The rebel claims, which could not be independently verified, came after thousands of Yarmouk residents fled the former refugee camp, which is now a mixed Damascus neighborhood where more than 150,000 Palestinians live alongside 350,000 Syrians.
Hundreds of Palestinians fled Yarmouk Monday during an early morning lull in the fighting a day after the Assad regime killed at least 25 people in the neighborhood in airstrikes.
Their mass departure was part of an exodus that started after deadly fighting escalated Friday between increasingly hostile factions of pro- and anti-Assad Palestinians, The Wall Street Journal reported.
Egypt opposition to protest charter vote
CAIRO, Dec. 18 (UPI) -- Egypt's opposition called for mass protests Tuesday against alleged election fraud in the first phase of a referendum on a planned Islamist-backed constitution.
The main secular opposition coalition, the National Salvation Front, led by Nobel Peace laureate and former International Atomic Energy Agency chief Mohamed ElBaradei, said it found "unprecedented rigging" in all participating districts in the referendum's first round Saturday.

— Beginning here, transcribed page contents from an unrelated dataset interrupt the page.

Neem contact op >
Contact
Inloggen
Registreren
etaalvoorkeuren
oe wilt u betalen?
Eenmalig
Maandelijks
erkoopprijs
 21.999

The Front demanded Saturday's results be canceled and the election's first phase re-run.
Unofficial result estimates of the first phase of the constitutional referendum President Mohamed Morsi ordered showed charter approval was ahead 56 percent to 44 percent, with 31 percent of Egyptians voting, Egyptian newspaper al-Ahram reported.
"It's hard to imagine that any respectable country would pass a constitution rejected by 44 percent of society, especially when turnout rates failed to exceed 31 percent," Mohamed Adel, a member of the opposition April 6 Youth Movement, said in a statement.
Iraqi President Talabani hospitalized
BAGHDAD, Dec. 18 (UPI) -- Iraqi President Jalal Talabani was hospitalized in Baghdad after suffering a stroke, Iraqi TV reported Tuesday.
Iraqi TV said medical teams were working on "stabilizing the president's condition after the brain stroke."
Initial reports from the president's office said Talabani, 79, was taken to the hospital Monday "due to fatigue and tiredness," Kuwaiti news service KUNA reported.
KUNA reported Talabani was under the care of a specialized medical team.
Talabani was elected president of Iraq in 2005, in the first free elections in the country in more than 50 years.
Talibani had heart surgery in the United States in 2008 and was treated for exhaustion and dehydration in Jordan the year before.